REQUEST: Rewrite the text of every one of the records as a JSON list of strings, one string per line, dropping blank lines. Leave the pictures out of your answer.

Data entries:
┏━━

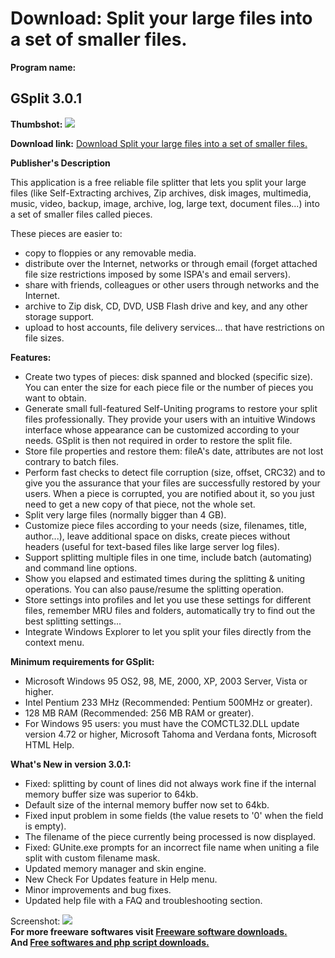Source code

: # Download: Split your large files into a set of smaller files.

**Program name:**

## GSplit 3.0.1

  
**Thumbshot:** ![](http://www.freewarefiles.com/screenshot/gsplit3_md.jpg)   
  
**Download link:** [Download Split your large files into a set of smaller files.](http://freesoftwares.boysofts.com/GSplit_program_18034.html)  
  


**Publisher's Description**  
  


This application is a free reliable file splitter that lets you split your large files (like Self-Extracting archives, Zip archives, disk images, multimedia, music, video, backup, image, archive, log, large text, document files...) into a set of smaller files called pieces. 

These pieces are easier to:

  * copy to floppies or any removable media. 
  * distribute over the Internet, networks or through email (forget attached file size restrictions imposed by some ISPA's and email servers). 
  * share with friends, colleagues or other users through networks and the Internet. 
  * archive to Zip disk, CD, DVD, USB Flash drive and key, and any other storage support. 
  * upload to host accounts, file delivery services... that have restrictions on file sizes. 

**Features:**

  * Create two types of pieces: disk spanned and blocked (specific size). You can enter the size for each piece file or the number of pieces you want to obtain. 
  * Generate small full-featured Self-Uniting programs to restore your split files professionally. They provide your users with an intuitive Windows interface whose appearance can be customized according to your needs. GSplit is then not required in order to restore the split file. 
  * Store file properties and restore them: fileA's date, attributes are not lost contrary to batch files. 
  * Perform fast checks to detect file corruption (size, offset, CRC32) and to give you the assurance that your files are successfully restored by your users. When a piece is corrupted, you are notified about it, so you just need to get a new copy of that piece, not the whole set. 
  * Split very large files (normally bigger than 4 GB). 
  * Customize piece files according to your needs (size, filenames, title, author...), leave additional space on disks, create pieces without headers (useful for text-based files like large server log files). 
  * Support splitting multiple files in one time, include batch (automating) and command line options. 
  * Show you elapsed and estimated times during the splitting & uniting operations. You can also pause/resume the splitting operation. 
  * Store settings into profiles and let you use these settings for different files, remember MRU files and folders, automatically try to find out the best splitting settings... 
  * Integrate Windows Explorer to let you split your files directly from the context menu. 

**Minimum requirements for GSplit:**

  * Microsoft Windows 95 OS2, 98, ME, 2000, XP, 2003 Server, Vista or higher. 
  * Intel Pentium 233 MHz (Recommended: Pentium 500MHz or greater). 
  * 128 MB RAM (Recommended: 256 MB RAM or greater). 
  * For Windows 95 users: you must have the COMCTL32.DLL update version 4.72 or higher, Microsoft Tahoma and Verdana fonts, Microsoft HTML Help. 

**What's New in version 3.0.1:**

  * Fixed: splitting by count of lines did not always work fine if the internal memory buffer size was superior to 64kb. 
  * Default size of the internal memory buffer now set to 64kb. 
  * Fixed input problem in some fields (the value resets to '0' when the field is empty). 
  * The filename of the piece currently being processed is now displayed. 
  * Fixed: GUnite.exe prompts for an incorrect file name when uniting a file split with custom filename mask. 
  * Updated memory manager and skin engine. 
  * New Check For Updates feature in Help menu. 
  * Minor improvements and bug fixes. 
  * Updated help file with a FAQ and troubleshooting section. 

  
  
Screenshot: ![](http://www.freewarefiles.com/screenshot/gsplit3.jpg)   
**For more freeware softwares visit [Freeware software downloads.](http://freesoftwares.boysofts.com/)**   
**And [Free softwares and php script downloads.](http://www.boysofts.com/)**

┗━━

ANSWER TO THE EXERCISE:
[
  "Source code",
  ": # Download: Split your large files into a set of smaller files.",
  "**Program name:**",
  "## GSplit 3.0.1",
  "**Thumbshot:** ![](http://www.freewarefiles.com/screenshot/gsplit3_md.jpg)   ",
  "**Download link:** [Download Split your large files into a set of smaller files.](http://freesoftwares.boysofts.com/GSplit_program_18034.html)  ",
  "**Publisher's Description**  ",
  "This application is a free reliable file splitter that lets you split your large files (like Self-Extracting archives, Zip archives, disk images, multimedia, music, video, backup, image, archive, log, large text, document files...) into a set of smaller files called pieces. ",
  "These pieces are easier to:",
  "  * copy to floppies or any removable media. ",
  "  * distribute over the Internet, networks or through email (forget attached file size restrictions imposed by some ISPA's and email servers). ",
  "  * share with friends, colleagues or other users through networks and the Internet. ",
  "  * archive to Zip disk, CD, DVD, USB Flash drive and key, and any other storage support. ",
  "  * upload to host accounts, file delivery services... that have restrictions on file sizes. ",
  "**Features:**",
  "  * Create two types of pieces: disk spanned and blocked (specific size). You can enter the size for each piece file or the number of pieces you want to obtain. ",
  "  * Generate small full-featured Self-Uniting programs to restore your split files professionally. They provide your users with an intuitive Windows interface whose appearance can be customized according to your needs. GSplit is then not required in order to restore the split file. ",
  "  * Store file properties and restore them: fileA's date, attributes are not lost contrary to batch files. ",
  "  * Perform fast checks to detect file corruption (size, offset, CRC32) and to give you the assurance that your files are successfully restored by your users. When a piece is corrupted, you are notified about it, so you just need to get a new copy of that piece, not the whole set. ",
  "  * Split very large files (normally bigger than 4 GB). ",
  "  * Customize piece files according to your needs (size, filenames, title, author...), leave additional space on disks, create pieces without headers (useful for text-based files like large server log files). ",
  "  * Support splitting multiple files in one time, include batch (automating) and command line options. ",
  "  * Show you elapsed and estimated times during the splitting & uniting operations. You can also pause/resume the splitting operation. ",
  "  * Store settings into profiles and let you use these settings for different files, remember MRU files and folders, automatically try to find out the best splitting settings... ",
  "  * Integrate Windows Explorer to let you split your files directly from the context menu. ",
  "**Minimum requirements for GSplit:**",
  "  * Microsoft Windows 95 OS2, 98, ME, 2000, XP, 2003 Server, Vista or higher. ",
  "  * Intel Pentium 233 MHz (Recommended: Pentium 500MHz or greater). ",
  "  * 128 MB RAM (Recommended: 256 MB RAM or greater). ",
  "  * For Windows 95 users: you must have the COMCTL32.DLL update version 4.72 or higher, Microsoft Tahoma and Verdana fonts, Microsoft HTML Help. ",
  "**What's New in version 3.0.1:**",
  "  * Fixed: splitting by count of lines did not always work fine if the internal memory buffer size was superior to 64kb. ",
  "  * Default size of the internal memory buffer now set to 64kb. ",
  "  * Fixed input problem in some fields (the value resets to '0' when the field is empty). ",
  "  * The filename of the piece currently being processed is now displayed. ",
  "  * Fixed: GUnite.exe prompts for an incorrect file name when uniting a file split with custom filename mask. ",
  "  * Updated memory manager and skin engine. ",
  "  * New Check For Updates feature in Help menu. ",
  "  * Minor improvements and bug fixes. ",
  "  * Updated help file with a FAQ and troubleshooting section. ",
  "Screenshot: ![](http://www.freewarefiles.com/screenshot/gsplit3.jpg)   ",
  "**For more freeware softwares visit [Freeware software downloads.](http://freesoftwares.boysofts.com/)**   ",
  "**And [Free softwares and php script downloads.](http://www.boysofts.com/)**"
]